Groundbreaking research finds fungus plays a central role in Crohn's disease

By John Murphy, MDLinx
Published September 28, 2016

Key Takeaways

Researchers reported for the first time that the fungus Candida tropicalis appears to play a critical role—in conjunction with two bacteria—in the development of Crohn’s disease, according to a September 20, 2016 study in mBio.

The researchers found an abundance of C. tropicalis along with elevated levels of Serratia marcescens and Escherichia coli bacteria in the intestinal tracts of patients with Crohn’s disease, which suggested that these organisms interact. 
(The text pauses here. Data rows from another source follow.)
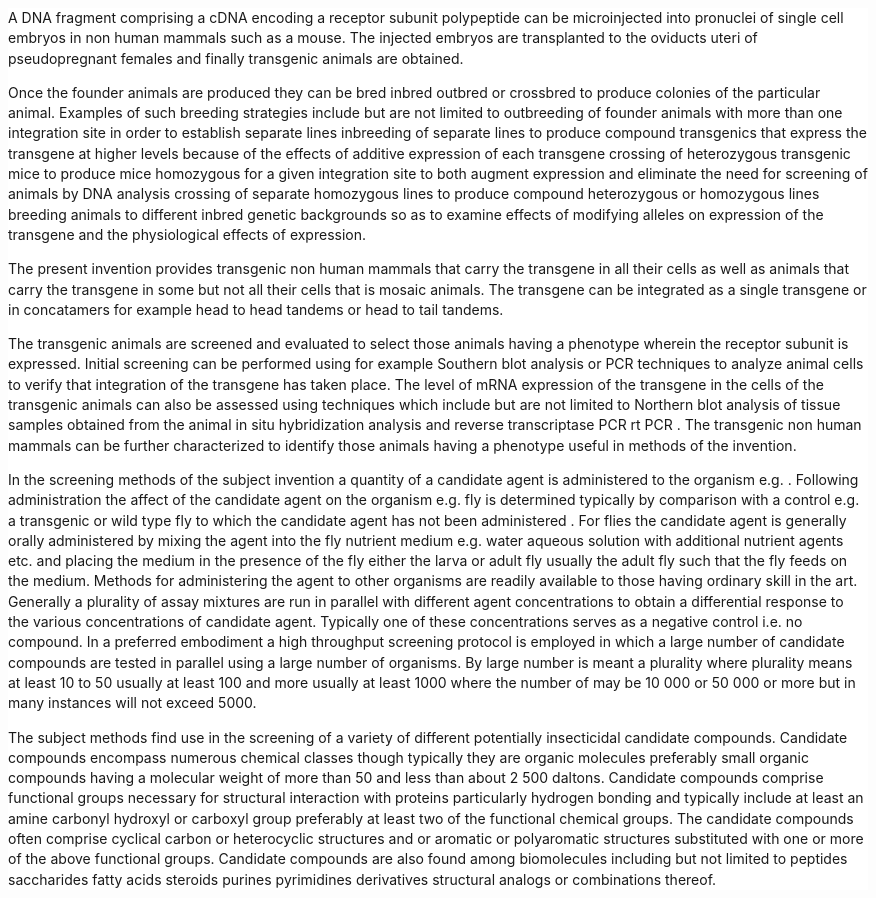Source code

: A DNA fragment comprising a cDNA encoding a receptor subunit polypeptide can be microinjected into pronuclei of single cell embryos in non human mammals such as a mouse. The injected embryos are transplanted to the oviducts uteri of pseudopregnant females and finally transgenic animals are obtained.

Once the founder animals are produced they can be bred inbred outbred or crossbred to produce colonies of the particular animal. Examples of such breeding strategies include but are not limited to outbreeding of founder animals with more than one integration site in order to establish separate lines inbreeding of separate lines to produce compound transgenics that express the transgene at higher levels because of the effects of additive expression of each transgene crossing of heterozygous transgenic mice to produce mice homozygous for a given integration site to both augment expression and eliminate the need for screening of animals by DNA analysis crossing of separate homozygous lines to produce compound heterozygous or homozygous lines breeding animals to different inbred genetic backgrounds so as to examine effects of modifying alleles on expression of the transgene and the physiological effects of expression.

The present invention provides transgenic non human mammals that carry the transgene in all their cells as well as animals that carry the transgene in some but not all their cells that is mosaic animals. The transgene can be integrated as a single transgene or in concatamers for example head to head tandems or head to tail tandems.

The transgenic animals are screened and evaluated to select those animals having a phenotype wherein the receptor subunit is expressed. Initial screening can be performed using for example Southern blot analysis or PCR techniques to analyze animal cells to verify that integration of the transgene has taken place. The level of mRNA expression of the transgene in the cells of the transgenic animals can also be assessed using techniques which include but are not limited to Northern blot analysis of tissue samples obtained from the animal in situ hybridization analysis and reverse transcriptase PCR rt PCR . The transgenic non human mammals can be further characterized to identify those animals having a phenotype useful in methods of the invention.

In the screening methods of the subject invention a quantity of a candidate agent is administered to the organism e.g. . Following administration the affect of the candidate agent on the organism e.g. fly is determined typically by comparison with a control e.g. a transgenic or wild type fly to which the candidate agent has not been administered . For flies the candidate agent is generally orally administered by mixing the agent into the fly nutrient medium e.g. water aqueous solution with additional nutrient agents etc. and placing the medium in the presence of the fly either the larva or adult fly usually the adult fly such that the fly feeds on the medium. Methods for administering the agent to other organisms are readily available to those having ordinary skill in the art. Generally a plurality of assay mixtures are run in parallel with different agent concentrations to obtain a differential response to the various concentrations of candidate agent. Typically one of these concentrations serves as a negative control i.e. no compound. In a preferred embodiment a high throughput screening protocol is employed in which a large number of candidate compounds are tested in parallel using a large number of organisms. By large number is meant a plurality where plurality means at least 10 to 50 usually at least 100 and more usually at least 1000 where the number of may be 10 000 or 50 000 or more but in many instances will not exceed 5000.

The subject methods find use in the screening of a variety of different potentially insecticidal candidate compounds. Candidate compounds encompass numerous chemical classes though typically they are organic molecules preferably small organic compounds having a molecular weight of more than 50 and less than about 2 500 daltons. Candidate compounds comprise functional groups necessary for structural interaction with proteins particularly hydrogen bonding and typically include at least an amine carbonyl hydroxyl or carboxyl group preferably at least two of the functional chemical groups. The candidate compounds often comprise cyclical carbon or heterocyclic structures and or aromatic or polyaromatic structures substituted with one or more of the above functional groups. Candidate compounds are also found among biomolecules including but not limited to peptides saccharides fatty acids steroids purines pyrimidines derivatives structural analogs or combinations thereof.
“Among hundreds of bacterial and fungal species inhabiting the intestines, it is telling that the three we identified were so highly correlated in Crohn’s patients,” said the senior and corresponding author, Mahmoud A. Ghannoum, PhD, Professor and Director of the Center for Medical Mycology at Case Western Reserve University School of Medicine, in Cleveland, OH.

This is the first study to find that a fungus is associated with Crohn’s disease in humans; previously it was only found in mice with the disease. The study is also the first to include S. marcescens in the analysis of the intestinal bacteriome of Crohn’s patients.

“Our study adds significant new information to understanding why some people develop Crohn’s disease,” Dr. Ghannoum noted. “Equally important, it can result in a new generation of treatments, including medications and probiotics, which hold the potential for making qualitative and quantitative differences in the lives of people suffering from Crohn’s.”

Because E. coli has already been associated with Crohn’s disease, most researchers have focused on the role of bacteria, Dr. Ghannoum observed. Only recently have they considered fungi, which are also widely present in the intestine.

For this investigation, the researchers analyzed fecal samples from members of 9 French and Belgian families—which included 20 subjects with Crohn’s disease and 28 relatives without it—as well as 21 Crohn’s-free control subjects from 4 families living in the same area.

After analyzing the samples, the researchers found that patients with Crohn’s disease had significantly higher levels of C. tropicalis, matched by higher levels of S. marcescens and E. coli, when compared with non-Crohn’s subjects. This indicated to the researchers that the fungus and the bacteria interact in the intestines.

The researchers also found that the increases in these harmful bacteria were associated with decreases in beneficial bacteria. In addition, the abundance of C. tropicalis correlated with higher titers of anti-Saccharomyces cerevisiae antibodies, which are known biomarkers of Crohn’s disease.

Following this analysis, the researchers conducted in vitro tests to observe how the fungus-bacteria combination interacted in biofilms. They found that the mass and thickness of the triple-species (C. tropicalis plus S. marcescens plus E. coli) biofilm were significantly greater than those of single- and double-species biofilms. 

They also discovered that E. coli cells fused to C. tropicalis cells, while S. marcescens used bridge-like fimbriae to link to the two other microbes. “Interestingly, in biofilms formed by the three organisms, S. marcescens cells interacted with both C. tropicalis and E. coli through these fimbriae,” the authors wrote. “Specific interkingdom microbial interactions may be key determinants in Crohn’s disease.”

“Furthermore, we found strong similarities in what may be called the ‘gut profiles’ of the Crohn’s-affected families, which were strikingly different from the Crohn’s-free families,” Dr. Ghannoum noted. “We have to be careful, though, and not solely attribute Crohn’s disease to the bacterial and fungal makeups of our intestines. For example, we know that family members also share diet and environment to significant degrees.”

Further research is needed to be even more specific in identifying precipitators and contributors of Crohn’s disease, he added.